EXTRACT: Begin

Beyond a handful of independent organizations, the situation is more messy. This summer’s People’s Social Forum in Ottawa embodies the dilemmas and contradictions at play. The Forum is organized by Alternatives, a Quebec NGO that decades ago was the product of the merger of several movement organizations, in partnership with a wide array of grassroots groups, organizers and NGOs. For years, Alternatives took millions from the Canadian government as a development NGO. During the anti-globalization movement, they played a key role in channeling street protests away from disruption of the summit in Quebec City (see the book Paved With Good Intentions), and they supported the coup d’etat in Haiti in 2004. These were the results of funding first, and political leadership second.

Today, Alternatives still receives 23% of its budget from the provincial and federal government. The extent of the political limitations this creates can be debated, but they are present. My own assessment is that Alternatives is compromised to the extent that it tries to lead a movement that actually confronts government policies. So far, they’re not really doing that, but are exercising tremendous influence over how movement-building discussions happen. It’s a grey area, but one that merits significant caution.

A similar dilemma has been playing out with Conservative attacks on environmental campaigners. On the one hand, one is obligated to oppose the Conservative attacks on the charitable status of environmental groups. Defending groups like ForestEthics against Conservative attacks can provoke amicable feelings of solidarity, but it need not breed complacency. Dependence on US funding and Canadian charitable status are huge weaknesses for organizations that are supposed targeting one of the current pillars of the Canadian economy. They illustrate, if anything, the corrosive effects of decades of NGOization. Alternatives are sorely needed.

EXTRACT: End

ASSIGNED TASK 1>
According to the passage on NGO funding, what share of its budget does Alternatives still get from the provincial and federal government?
ASSIGNED TASK 2>
Continue the passage on NGO funding in Canadian movements from its last sentence.

LISTED RECORDS: Begin

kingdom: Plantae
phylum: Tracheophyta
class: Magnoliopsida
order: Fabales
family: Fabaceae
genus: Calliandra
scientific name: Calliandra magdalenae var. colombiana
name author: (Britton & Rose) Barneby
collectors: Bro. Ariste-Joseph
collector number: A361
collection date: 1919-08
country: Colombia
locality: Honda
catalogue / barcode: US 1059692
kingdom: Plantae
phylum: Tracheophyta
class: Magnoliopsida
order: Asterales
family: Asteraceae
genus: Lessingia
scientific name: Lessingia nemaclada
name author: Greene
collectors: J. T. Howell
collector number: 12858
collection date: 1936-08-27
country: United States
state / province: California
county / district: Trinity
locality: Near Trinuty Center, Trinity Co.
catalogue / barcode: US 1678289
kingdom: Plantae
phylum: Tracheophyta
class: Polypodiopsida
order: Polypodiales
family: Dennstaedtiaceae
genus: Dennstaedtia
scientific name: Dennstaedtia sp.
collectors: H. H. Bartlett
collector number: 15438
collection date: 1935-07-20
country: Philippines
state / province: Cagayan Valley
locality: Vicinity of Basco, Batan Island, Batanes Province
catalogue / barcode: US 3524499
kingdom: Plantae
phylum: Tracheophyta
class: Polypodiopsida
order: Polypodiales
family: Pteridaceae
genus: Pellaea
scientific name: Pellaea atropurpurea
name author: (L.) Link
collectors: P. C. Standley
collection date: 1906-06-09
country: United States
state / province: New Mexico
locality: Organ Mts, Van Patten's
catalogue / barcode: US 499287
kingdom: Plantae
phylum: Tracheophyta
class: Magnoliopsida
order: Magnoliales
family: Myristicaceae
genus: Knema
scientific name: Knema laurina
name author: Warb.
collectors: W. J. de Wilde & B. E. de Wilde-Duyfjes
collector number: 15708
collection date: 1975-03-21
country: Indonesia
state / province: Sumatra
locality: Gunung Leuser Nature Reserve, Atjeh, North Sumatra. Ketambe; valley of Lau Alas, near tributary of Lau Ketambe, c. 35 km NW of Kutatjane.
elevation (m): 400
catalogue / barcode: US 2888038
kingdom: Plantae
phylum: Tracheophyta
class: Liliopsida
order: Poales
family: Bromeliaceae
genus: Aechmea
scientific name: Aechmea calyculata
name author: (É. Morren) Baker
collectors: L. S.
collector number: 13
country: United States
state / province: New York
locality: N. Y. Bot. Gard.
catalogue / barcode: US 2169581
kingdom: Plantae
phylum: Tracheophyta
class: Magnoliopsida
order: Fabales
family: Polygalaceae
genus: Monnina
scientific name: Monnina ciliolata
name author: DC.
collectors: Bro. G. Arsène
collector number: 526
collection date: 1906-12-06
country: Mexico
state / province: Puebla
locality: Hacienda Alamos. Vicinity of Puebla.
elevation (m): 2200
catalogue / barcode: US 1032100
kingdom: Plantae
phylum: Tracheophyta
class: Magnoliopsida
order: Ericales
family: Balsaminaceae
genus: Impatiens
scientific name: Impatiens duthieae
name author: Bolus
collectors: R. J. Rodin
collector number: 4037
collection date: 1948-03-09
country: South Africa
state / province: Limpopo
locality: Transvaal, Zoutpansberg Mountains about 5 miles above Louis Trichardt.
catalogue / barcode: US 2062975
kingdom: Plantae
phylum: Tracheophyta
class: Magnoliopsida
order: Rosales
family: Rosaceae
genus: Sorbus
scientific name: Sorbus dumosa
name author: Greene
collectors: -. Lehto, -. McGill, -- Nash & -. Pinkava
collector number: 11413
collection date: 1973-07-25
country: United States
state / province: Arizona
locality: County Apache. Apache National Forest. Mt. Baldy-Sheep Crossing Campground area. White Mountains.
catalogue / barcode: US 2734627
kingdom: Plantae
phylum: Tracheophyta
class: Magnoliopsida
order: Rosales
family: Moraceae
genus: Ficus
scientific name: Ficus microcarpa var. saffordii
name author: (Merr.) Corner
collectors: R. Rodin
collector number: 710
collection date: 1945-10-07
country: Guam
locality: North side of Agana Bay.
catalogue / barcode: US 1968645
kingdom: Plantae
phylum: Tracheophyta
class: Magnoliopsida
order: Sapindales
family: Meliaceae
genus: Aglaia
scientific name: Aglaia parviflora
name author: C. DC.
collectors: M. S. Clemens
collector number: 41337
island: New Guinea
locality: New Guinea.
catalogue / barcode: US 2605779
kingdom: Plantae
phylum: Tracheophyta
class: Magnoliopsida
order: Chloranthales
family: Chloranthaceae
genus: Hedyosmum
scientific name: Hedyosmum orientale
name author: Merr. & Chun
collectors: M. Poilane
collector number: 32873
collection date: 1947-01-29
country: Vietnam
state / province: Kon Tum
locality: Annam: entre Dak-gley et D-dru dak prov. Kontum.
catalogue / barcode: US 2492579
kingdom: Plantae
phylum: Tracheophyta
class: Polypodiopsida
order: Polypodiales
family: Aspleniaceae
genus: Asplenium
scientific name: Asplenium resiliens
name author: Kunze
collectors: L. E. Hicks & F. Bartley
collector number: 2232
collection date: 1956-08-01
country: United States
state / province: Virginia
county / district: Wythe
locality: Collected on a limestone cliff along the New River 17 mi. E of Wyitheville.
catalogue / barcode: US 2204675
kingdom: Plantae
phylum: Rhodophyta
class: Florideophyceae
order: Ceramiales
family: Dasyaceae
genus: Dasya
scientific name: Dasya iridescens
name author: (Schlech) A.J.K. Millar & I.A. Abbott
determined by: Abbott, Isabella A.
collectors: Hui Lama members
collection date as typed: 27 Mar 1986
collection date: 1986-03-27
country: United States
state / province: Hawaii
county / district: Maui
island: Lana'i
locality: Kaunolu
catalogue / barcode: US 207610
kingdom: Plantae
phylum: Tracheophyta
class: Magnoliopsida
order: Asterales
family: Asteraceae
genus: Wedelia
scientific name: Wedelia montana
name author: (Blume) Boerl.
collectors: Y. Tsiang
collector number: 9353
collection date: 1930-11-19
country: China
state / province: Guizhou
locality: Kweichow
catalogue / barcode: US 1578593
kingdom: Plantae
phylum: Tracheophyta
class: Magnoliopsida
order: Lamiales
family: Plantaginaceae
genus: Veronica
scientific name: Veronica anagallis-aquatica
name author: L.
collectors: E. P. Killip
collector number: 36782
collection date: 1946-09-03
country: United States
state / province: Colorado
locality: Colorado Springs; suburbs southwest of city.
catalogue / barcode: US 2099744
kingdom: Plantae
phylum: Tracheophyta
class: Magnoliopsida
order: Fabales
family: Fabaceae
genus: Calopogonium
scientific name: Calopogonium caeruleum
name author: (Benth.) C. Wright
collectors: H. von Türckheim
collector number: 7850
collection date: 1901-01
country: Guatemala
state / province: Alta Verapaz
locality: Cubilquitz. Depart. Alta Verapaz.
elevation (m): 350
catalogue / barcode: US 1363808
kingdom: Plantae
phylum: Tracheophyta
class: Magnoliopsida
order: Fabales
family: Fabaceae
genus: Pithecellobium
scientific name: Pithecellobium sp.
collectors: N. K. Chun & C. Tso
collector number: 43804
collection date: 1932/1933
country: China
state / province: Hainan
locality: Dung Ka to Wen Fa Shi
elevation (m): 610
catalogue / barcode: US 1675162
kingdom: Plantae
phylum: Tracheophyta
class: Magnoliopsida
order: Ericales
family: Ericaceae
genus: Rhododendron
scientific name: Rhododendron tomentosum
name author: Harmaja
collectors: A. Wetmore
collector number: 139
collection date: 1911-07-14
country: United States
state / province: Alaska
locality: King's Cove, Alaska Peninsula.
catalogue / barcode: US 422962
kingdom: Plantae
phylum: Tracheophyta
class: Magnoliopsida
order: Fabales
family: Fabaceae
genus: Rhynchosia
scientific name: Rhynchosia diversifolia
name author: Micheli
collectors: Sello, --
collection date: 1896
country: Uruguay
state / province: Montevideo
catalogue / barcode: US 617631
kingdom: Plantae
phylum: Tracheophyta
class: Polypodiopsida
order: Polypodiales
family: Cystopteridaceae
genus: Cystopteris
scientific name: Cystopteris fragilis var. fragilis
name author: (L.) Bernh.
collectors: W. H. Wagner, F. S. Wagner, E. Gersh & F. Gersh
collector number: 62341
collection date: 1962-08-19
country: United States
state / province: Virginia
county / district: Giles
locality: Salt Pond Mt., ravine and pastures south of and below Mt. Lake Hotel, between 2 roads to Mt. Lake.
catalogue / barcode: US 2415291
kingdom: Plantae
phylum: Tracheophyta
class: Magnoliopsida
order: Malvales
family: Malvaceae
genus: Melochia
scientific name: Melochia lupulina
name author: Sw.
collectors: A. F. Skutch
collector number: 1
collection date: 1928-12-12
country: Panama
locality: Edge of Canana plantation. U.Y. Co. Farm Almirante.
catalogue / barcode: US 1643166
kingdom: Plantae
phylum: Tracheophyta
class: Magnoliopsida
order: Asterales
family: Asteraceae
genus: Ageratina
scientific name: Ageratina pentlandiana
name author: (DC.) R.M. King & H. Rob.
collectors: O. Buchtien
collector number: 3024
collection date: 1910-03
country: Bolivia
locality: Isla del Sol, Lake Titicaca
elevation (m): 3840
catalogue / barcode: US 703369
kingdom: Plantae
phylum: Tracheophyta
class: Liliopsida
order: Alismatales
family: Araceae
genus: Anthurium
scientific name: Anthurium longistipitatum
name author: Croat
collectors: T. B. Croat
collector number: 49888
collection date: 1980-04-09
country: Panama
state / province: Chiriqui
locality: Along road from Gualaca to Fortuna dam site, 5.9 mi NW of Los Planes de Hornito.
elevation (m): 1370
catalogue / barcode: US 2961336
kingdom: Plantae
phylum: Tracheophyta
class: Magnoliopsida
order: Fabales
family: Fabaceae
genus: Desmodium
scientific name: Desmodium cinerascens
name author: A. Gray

LISTED RECORDS: End

ANSWER SPACE 1>
23%

ANSWER SPACE 2>
From critique to mobilization

What does this mean for leftists interested in independent movements that can effectively oppose the austerity agenda being imposed daily? An outright rejection would seem be foolish, but surely that doesn’t mean that an uncritical acceptance is necessary.

While awareness of the problem with NGOs is widespread, there have been few attempts to establish a critical analysis of what one book called the “non-profit industrial complex.” That book is The Revolution Will Not Be Funded. Though it was published eight years ago, it is perhaps telling that it remains one of the few well known critiques, and then only in radical circles.

This is understandable, given that tight-knit activist and academic circles tend to overlap with NGOs, and few want to be seen as divisive of fragile and limited existing efforts. Despite this, serious critiques of NGOization are spreading; a few new titles have made useful contributions in the last few years.

That said, most still shy away, likely for the same reasons, from directly confronting the negative political effects of specific NGOs. To this end, it is crucial to establish precedents for institutional critiques that depersonalize the issues while strengthening openly critical thinking and honest material analysis in movements and the public. This too requires a cultural shift.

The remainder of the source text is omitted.